Lo scontro degli albanesi e battaglie ancora più attive nel sigillo continua; il governo civile ha cambiato il modo di trattare con questo stesso gruppo d’età! La credibilità dell’Assemblea è cupa; Sali Berisha ha detto che oggi l’ordine notturno non è stato modificato. In una conferenza stampa tenuta in ritardo ieri sera presso la sede del PD, ha sottolineato che: “ci sono gruppi armati civili, così come elementi della criminalità comune, coinvolti in determinati soggetti politici e in questo stesso gruppo d’età.” Nel tentativo di calmare la situazione, il Presidente della Repubblica non ha affermato che l’ordine che impone il coprifuoco in tutto il paese sarebbe entrato in vigore dalle 22:00 alle 5:00. Ha detto che il governo albanese non aveva la forza di controllare metà del paese, ma ha negato che il paese fosse in guerra civile.

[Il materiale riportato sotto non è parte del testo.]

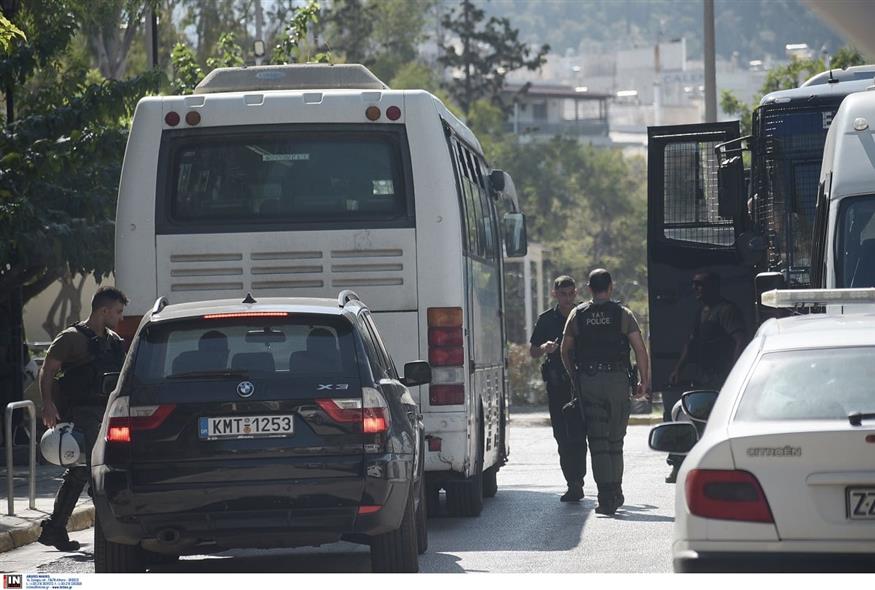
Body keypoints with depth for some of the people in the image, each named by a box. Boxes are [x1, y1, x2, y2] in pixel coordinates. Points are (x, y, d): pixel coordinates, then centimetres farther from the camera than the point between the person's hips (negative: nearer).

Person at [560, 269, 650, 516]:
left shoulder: (577, 315, 5)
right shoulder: (623, 314, 1)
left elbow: (566, 351, 8)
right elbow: (640, 350, -4)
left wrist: (574, 378, 18)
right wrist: (644, 381, 2)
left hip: (588, 383, 0)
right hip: (617, 380, 0)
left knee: (598, 442, 0)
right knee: (615, 440, 14)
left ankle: (606, 497, -8)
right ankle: (615, 493, 20)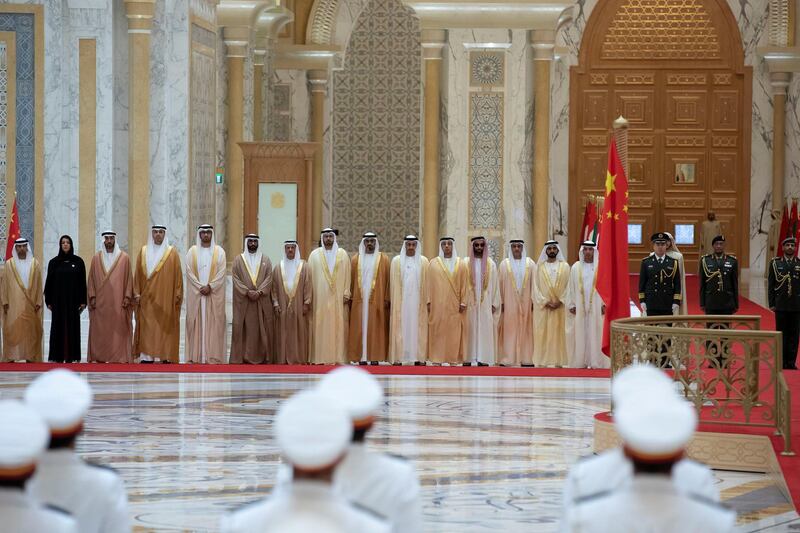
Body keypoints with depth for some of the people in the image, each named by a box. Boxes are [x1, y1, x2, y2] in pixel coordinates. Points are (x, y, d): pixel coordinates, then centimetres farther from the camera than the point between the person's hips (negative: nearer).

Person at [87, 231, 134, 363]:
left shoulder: (124, 258, 4)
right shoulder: (96, 258, 9)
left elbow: (129, 278, 4)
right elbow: (91, 278, 9)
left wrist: (127, 297, -4)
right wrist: (92, 296, 0)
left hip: (118, 302, -1)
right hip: (100, 302, 1)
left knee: (118, 330, -4)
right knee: (100, 331, 0)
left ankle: (119, 357, -4)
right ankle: (100, 358, 2)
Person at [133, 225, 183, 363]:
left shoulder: (172, 253, 4)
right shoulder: (144, 252, 9)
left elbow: (177, 274, 2)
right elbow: (138, 274, 8)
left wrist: (177, 294, -5)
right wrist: (137, 293, 0)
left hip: (166, 299, -1)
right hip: (147, 299, 1)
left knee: (165, 328, -2)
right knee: (147, 329, -4)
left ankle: (166, 358, 1)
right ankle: (146, 358, -7)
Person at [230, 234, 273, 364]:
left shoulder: (265, 260, 11)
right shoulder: (238, 259, 7)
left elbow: (269, 278, 2)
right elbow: (235, 278, -2)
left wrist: (259, 292, -14)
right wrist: (247, 292, -15)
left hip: (262, 301, 1)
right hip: (243, 301, -1)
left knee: (262, 329, -1)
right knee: (243, 329, -5)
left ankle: (261, 357, 3)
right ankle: (242, 357, -4)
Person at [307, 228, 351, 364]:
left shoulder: (342, 254, 8)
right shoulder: (315, 255, 6)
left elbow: (347, 275, 6)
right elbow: (310, 276, 4)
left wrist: (346, 293, -2)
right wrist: (309, 297, -2)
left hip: (338, 297, 1)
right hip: (320, 297, -1)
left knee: (338, 326, -2)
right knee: (320, 326, -3)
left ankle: (337, 356, 0)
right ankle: (320, 357, -3)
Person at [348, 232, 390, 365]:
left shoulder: (383, 259, 5)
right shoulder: (356, 259, 10)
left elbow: (387, 280, 2)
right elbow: (351, 280, 8)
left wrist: (387, 299, -5)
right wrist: (350, 298, 1)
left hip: (377, 301, -2)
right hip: (359, 301, 2)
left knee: (375, 330, -3)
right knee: (360, 330, -1)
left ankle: (374, 359, -1)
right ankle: (362, 360, 0)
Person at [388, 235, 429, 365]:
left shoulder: (423, 261, 6)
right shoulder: (397, 261, 6)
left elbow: (427, 282, 3)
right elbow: (394, 283, 4)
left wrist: (428, 301, -4)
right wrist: (393, 302, -2)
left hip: (418, 303, 0)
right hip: (401, 303, 0)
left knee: (417, 330, -1)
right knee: (400, 329, -3)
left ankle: (419, 359, 1)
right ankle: (398, 360, -3)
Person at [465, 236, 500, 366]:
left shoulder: (490, 264, 6)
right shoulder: (466, 263, 2)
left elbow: (495, 284, 7)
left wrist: (494, 304, 2)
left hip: (485, 304, 1)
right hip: (470, 304, -1)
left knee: (485, 331, -3)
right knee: (469, 332, -2)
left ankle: (483, 361, -2)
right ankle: (467, 362, -1)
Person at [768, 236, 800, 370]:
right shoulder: (775, 263, 6)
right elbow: (770, 285, 5)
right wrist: (771, 304, -1)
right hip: (781, 306, 0)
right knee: (781, 333, 1)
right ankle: (782, 362, 4)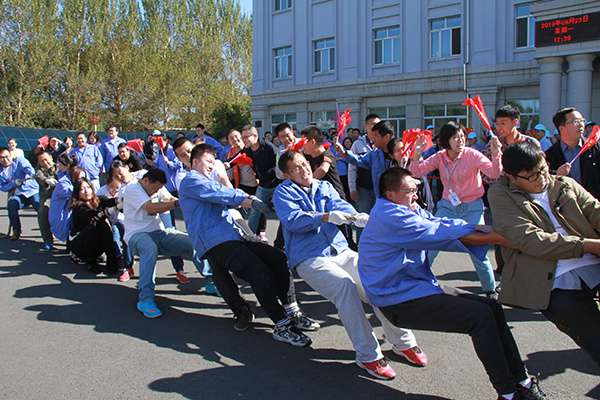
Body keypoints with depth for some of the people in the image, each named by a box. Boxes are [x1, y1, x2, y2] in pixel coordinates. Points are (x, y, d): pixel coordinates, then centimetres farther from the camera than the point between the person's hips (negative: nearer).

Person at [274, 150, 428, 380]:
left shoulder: (325, 187, 19)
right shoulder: (283, 192, 6)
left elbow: (339, 205, 0)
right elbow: (292, 220, -11)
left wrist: (356, 216, -23)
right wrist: (325, 218, -25)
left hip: (341, 251, 5)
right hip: (309, 259, -4)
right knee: (344, 284, -32)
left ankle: (402, 342, -3)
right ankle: (368, 355, -25)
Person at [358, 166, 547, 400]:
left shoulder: (410, 210, 12)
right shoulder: (390, 217, -20)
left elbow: (440, 224, 0)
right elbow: (441, 233, -21)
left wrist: (498, 230, -13)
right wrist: (500, 238, -19)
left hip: (420, 286, 10)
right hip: (399, 302, -10)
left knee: (493, 308, 3)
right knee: (480, 315, -18)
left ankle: (520, 380, 11)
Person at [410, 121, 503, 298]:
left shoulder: (472, 155, -12)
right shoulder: (439, 157, -3)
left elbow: (494, 174, -23)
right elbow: (415, 173, -8)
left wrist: (496, 155, -41)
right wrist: (417, 155, -25)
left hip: (472, 207, -2)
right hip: (447, 206, 3)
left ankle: (490, 290, 17)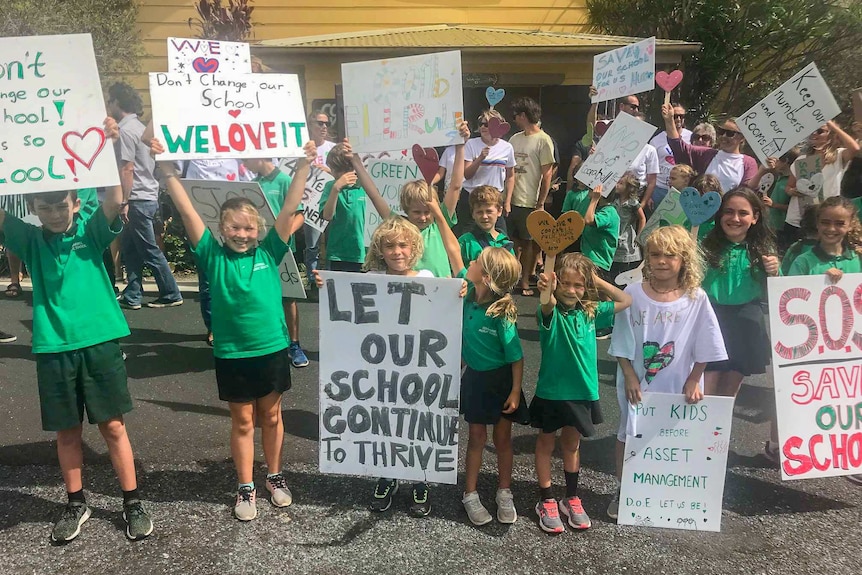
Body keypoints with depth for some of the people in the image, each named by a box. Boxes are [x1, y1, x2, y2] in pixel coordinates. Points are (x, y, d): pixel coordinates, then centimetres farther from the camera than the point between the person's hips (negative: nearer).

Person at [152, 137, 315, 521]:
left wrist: (304, 166, -17)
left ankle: (275, 477, 35)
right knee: (242, 421, 12)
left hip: (272, 348, 1)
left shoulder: (268, 251, -4)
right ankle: (246, 488, 27)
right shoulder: (213, 255, -5)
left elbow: (289, 209, -10)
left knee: (271, 416, 16)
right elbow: (187, 211, -10)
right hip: (231, 353, -1)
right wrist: (167, 169, -16)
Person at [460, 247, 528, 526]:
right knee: (477, 437, 13)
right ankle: (470, 495, 26)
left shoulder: (501, 315, -26)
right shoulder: (468, 294, -12)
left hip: (501, 379, -4)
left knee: (503, 438, 13)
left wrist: (516, 391, -16)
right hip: (475, 377, 4)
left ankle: (504, 493, 31)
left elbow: (516, 356, -19)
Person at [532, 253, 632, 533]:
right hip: (551, 391, -4)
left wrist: (600, 281, -2)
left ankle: (572, 498, 35)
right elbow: (547, 307, -40)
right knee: (546, 443, 13)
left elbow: (626, 301, 7)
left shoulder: (590, 311, -1)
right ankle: (546, 501, 26)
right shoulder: (551, 312, -15)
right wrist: (548, 292, -62)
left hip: (582, 391, 4)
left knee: (572, 445, 19)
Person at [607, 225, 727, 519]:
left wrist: (693, 381, -3)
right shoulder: (633, 293, -9)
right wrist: (630, 377, -8)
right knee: (628, 435, 12)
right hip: (637, 383, 1)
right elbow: (621, 343, -4)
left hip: (678, 385, 0)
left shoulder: (696, 299, -9)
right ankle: (622, 491, 30)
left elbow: (704, 347, -2)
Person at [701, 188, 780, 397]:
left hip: (746, 326, 3)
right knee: (703, 395, -5)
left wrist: (773, 273, -10)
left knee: (730, 392, 17)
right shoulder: (708, 246, -3)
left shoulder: (763, 249, 5)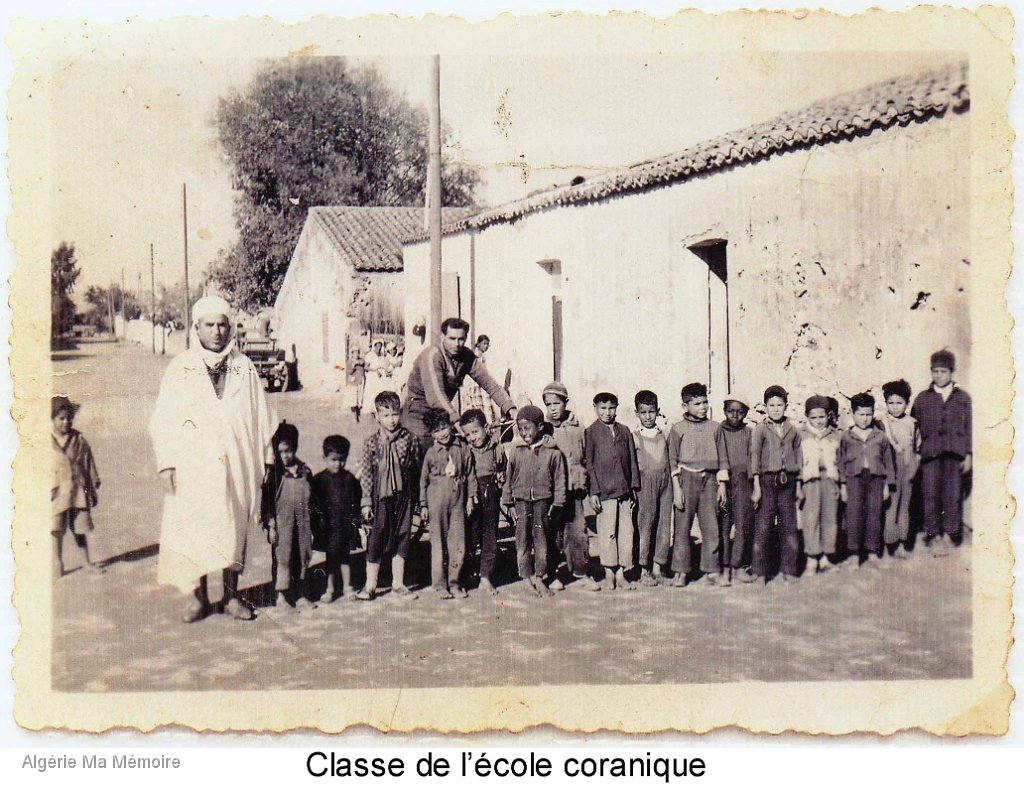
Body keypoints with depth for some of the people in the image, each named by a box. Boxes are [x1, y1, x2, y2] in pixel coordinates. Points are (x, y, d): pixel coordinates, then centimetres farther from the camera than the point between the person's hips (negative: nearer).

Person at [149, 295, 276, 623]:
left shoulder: (245, 368, 6)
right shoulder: (179, 369, 2)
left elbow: (262, 417, 8)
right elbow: (163, 420, 1)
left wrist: (265, 459, 5)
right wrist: (166, 464, -6)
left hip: (237, 469, 1)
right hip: (192, 470, -1)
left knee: (234, 530, 7)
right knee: (193, 532, 2)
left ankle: (231, 595, 19)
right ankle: (197, 596, 16)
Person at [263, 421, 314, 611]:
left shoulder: (305, 471, 7)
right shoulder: (273, 474, -5)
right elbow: (267, 501, -4)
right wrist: (270, 525, -10)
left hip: (303, 521, 4)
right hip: (282, 522, -4)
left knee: (303, 556, 9)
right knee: (282, 556, -1)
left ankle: (300, 594, 21)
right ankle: (282, 595, 10)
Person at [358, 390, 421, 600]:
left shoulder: (409, 439, -1)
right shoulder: (371, 442, -3)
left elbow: (418, 468, 6)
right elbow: (366, 474, -1)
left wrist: (418, 499, 7)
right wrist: (366, 502, -4)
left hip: (403, 496, 2)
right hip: (380, 497, -1)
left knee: (401, 538, 10)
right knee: (376, 539, 3)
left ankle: (398, 583, 21)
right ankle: (370, 585, 13)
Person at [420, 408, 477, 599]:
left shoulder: (463, 449, 4)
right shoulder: (431, 453, 1)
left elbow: (471, 474, 10)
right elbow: (423, 480, 6)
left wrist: (471, 498, 6)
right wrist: (423, 505, 4)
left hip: (458, 499, 1)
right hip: (437, 500, -1)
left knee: (459, 543, 2)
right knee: (438, 543, 3)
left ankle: (455, 582, 14)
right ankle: (440, 584, 12)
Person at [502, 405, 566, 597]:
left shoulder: (552, 452, -3)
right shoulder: (516, 450, 3)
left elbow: (559, 480, 3)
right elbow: (509, 477, 9)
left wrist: (556, 503, -1)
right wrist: (509, 504, 8)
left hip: (542, 501, -2)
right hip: (521, 501, 2)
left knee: (541, 539, 2)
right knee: (522, 540, 2)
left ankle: (539, 578, 11)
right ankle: (527, 577, 11)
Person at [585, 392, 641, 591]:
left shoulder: (624, 431, 12)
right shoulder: (591, 432, 1)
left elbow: (632, 461, 13)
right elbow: (589, 464, -2)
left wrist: (634, 488, 8)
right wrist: (593, 492, -7)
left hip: (624, 491, 4)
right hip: (604, 491, -4)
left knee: (626, 532, 4)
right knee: (607, 533, 0)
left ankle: (621, 574, 13)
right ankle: (609, 574, 11)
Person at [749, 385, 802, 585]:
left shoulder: (793, 430, 11)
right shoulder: (760, 429, 1)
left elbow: (798, 458, 16)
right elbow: (754, 456, -5)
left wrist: (798, 484, 13)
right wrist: (756, 486, -13)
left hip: (788, 482, 3)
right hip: (767, 480, -3)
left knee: (789, 527, 4)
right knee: (762, 527, -3)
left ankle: (789, 571, 13)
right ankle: (760, 572, 5)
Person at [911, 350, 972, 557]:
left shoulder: (963, 397, 15)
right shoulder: (922, 398, 14)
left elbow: (969, 428, 12)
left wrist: (968, 454, 4)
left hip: (954, 452, 0)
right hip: (930, 452, 0)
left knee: (953, 494, -3)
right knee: (930, 495, -5)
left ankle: (948, 534, 6)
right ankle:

La vita dei cittadini si avvia alla normalità

Këlcyrë - Situazione tranquilla. In questa città la vita ha cominciato a tornare ai ritmi abituali... Këlcyrë - Situazione tranquilla. In questa città la vita ha cominciato a tornare ai ritmi abituali. Gli spostamenti sono limitati. Nelle strade principali della città ci sono tali elementi in città. La principale linea del telecom non è stata colpita. Questa mattina a Këlcyrë è stata caratterizzata dalla calma e le persone sono tranquille. Kuçovë - Secondo i residenti e gli agenti di polizia, la situazione appare calma. La polizia ha ripreso la sua attività ed è tornata alla normalità. Sono state adottate misure per garantire ordine e tranquillità. Si apprende che i controlli in città continuano ancora. Lushnjë - La situazione qui si è calmata lunedì; ieri la città era tranquilla e non è stato registrato alcun incidente. In città hanno operato le forze di polizia e quelle di autodifesa. Sono state adottate misure forti per impedire qualsiasi movimento di elementi problematici. Akovë[?] - In questo distretto la polizia e le forze dell’ordine hanno portato la situazione sotto controllo. È iniziato il ritorno al lavoro dell’amministrazione e dei servizi pubblici. Kavajë - La situazione in questo distretto sembra andare verso la normalizzazione. Il traffico di veicoli e persone è parzialmente ripreso. Alcuni negozi hanno aperto e il mercato sta riprendendo l’attività. Vlorë - La situazione nel distretto continua a rimanere grave. In città e nelle aree circostanti persistono ancora tensioni. Sono state adottate misure di sicurezza rafforzate e continuano gli sforzi per ristabilire l’ordine. Tiranë - La situazione nella capitale appare tranquilla. Le istituzioni stanno funzionando normalmente e la vita pubblica sta tornando ai ritmi abituali. Tepelenë - In questo distretto la situazione appare calma. Sono state adottate misure per proteggere le strutture importanti e garantire la normale circolazione. Continua a pagina 2

Il Papa invita a pregare per l’Albania

Città del Vaticano, 5 marzo (AFP) - Ieri il Papa ha invitato i fedeli cristiani presenti alla sua udienza settimanale del mercoledì a pregare per l’Albania. Sebbene l’Albania, fino a oggi impegnata nel dialogo, “sia in gran parte una società”, egli ha sostenuto la democrazia in Albania, ha detto in uno dei suoi interventi dell’udienza del mercoledì, un giorno dopo che il governo albanese aveva घोषितato lo stato civile in sette città del paese. Secondo lui, “prego Dio di guardare a questa situazione di sofferenza”.